● **Passage for review**

A couple of weeks ago an oldie (sorry if I sound ageist), had both hands on his phone while accelerating at an excess of 35MPH in a school zone! I could clearly see that he wasn't touching the steering wheel at all. His head was drooped toward the steering wheel (I'm guessing he was using his reading glasses) and he almost ran us over. :angry:

Be safe everyone. No matter how experienced you are as a driver, its never safe to multitask. Also, be careful of road rage. Even if you're not at fault, you will be always be treated as if you were.


----------



## Piddle Place (Jan 28, 2015)

OMG, you must have met my mother-in-law LOL


----------



## mss (Mar 1, 2006)

I saw a car with a sticker today that read:

"Honk if you love Jesus. 
Text while driving if you want to meet him."

I laughed in surprise. I don't think I will get that for my own car, though.


----------



## LOVE_BABY (May 5, 2015)

*Glad no one got hurt!*

Wow! What a story! Crazy people come in all shapes, sizes & yes ages! It worries me to think someone like that is driving like that with _grand kids_ in the car, she must have _serious 'issues'_ :blink:. 

In times like that it's good to whip out your phone & video the behavior & license plate number {if your phone has those capabilities}, nowadays so many crimes are caught on film & prosecuted that never would have been without the videos.


----------



## LOVE_BABY (May 5, 2015)

[email protected] said:


> Be safe everyone. No matter how experienced you are as a driver, its never safe to multitask. Also, be careful of road rage. Even if you're not at fault, you will be always be treated as if you were.

● **Data extracts**
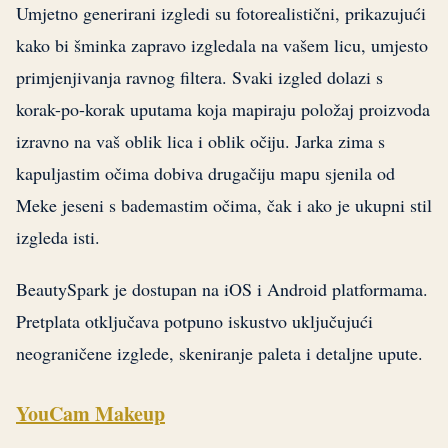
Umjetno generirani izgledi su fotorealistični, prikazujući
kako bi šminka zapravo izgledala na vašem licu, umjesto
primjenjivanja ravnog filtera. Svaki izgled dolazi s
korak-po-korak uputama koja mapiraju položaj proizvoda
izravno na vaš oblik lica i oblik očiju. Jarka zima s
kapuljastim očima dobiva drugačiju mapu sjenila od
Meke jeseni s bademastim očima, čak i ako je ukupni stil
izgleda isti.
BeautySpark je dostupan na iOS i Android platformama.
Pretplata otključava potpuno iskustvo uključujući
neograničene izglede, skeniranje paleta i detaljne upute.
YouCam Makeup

● **Using the information**
(1) List each username that appears in a heading of the distracted-driving thread, naming each one only once.
(2) Decide whether each statement agrees with the distracted-driving thread. Answer yes or no for each, and quote the words from the thread that settle it.
(a) The first poster says the driver kept one hand on the steering wheel.
(b) The poster mss plans to put the same sticker on their own car.
(c) LOVE_BABY suggests filming the driver's behavior and license plate.
(3) Write the next part of the distracted-driving thread, starting right after the last quoted sentence in it.

● **Task responses**
(1) Piddle Place, mss, LOVE_BABY

(2)
(a) No: "I could clearly see that he wasn't touching the steering wheel at all."
(b) No: "I don't think I will get that for my own car, though."
(c) Yes: "it's good to whip out your phone & video the behavior & license plate number"

(3)
Soooooo true!
It used to be that the only thing we really had to worry about on the road was 'drunk' drivers. It's a whole new kind of danger nowadays. I worry so much more now when going through an intersection at a green light or after a stop sign for fear of someone blowing through it WHILE TEXTING!!:smstarz:


----------



## [email protected] (May 9, 2015)

LOVE_BABY said:


> Soooooo true!
> It used to be that the only thing we really had to worry about on the road was 'drunk' drivers. It's a whole new kind of danger nowadays. I worry so much more now when going through an intersection at a green light or after a stop sign for fear of someone blowing through it WHILE TEXTING!!:smstarz:


Sometimes Sophie is so freaked out about almost being hit, she doesn't want to go outside :angry:.
If you have the opportunity to watch traffic (safely of course), you'll be surprised to see the amount of people using their phones. Very, very scary!

I say bring back those 1980-90's big brick phones! You can't text and drive with that heavy brick.


----------



## --Ash-- (Dec 14, 2013)

This makes me want to run out and get a dash cam. There are too many psychos out there. I feel sorry for the grandchildren that are subjected to having this woman in the family.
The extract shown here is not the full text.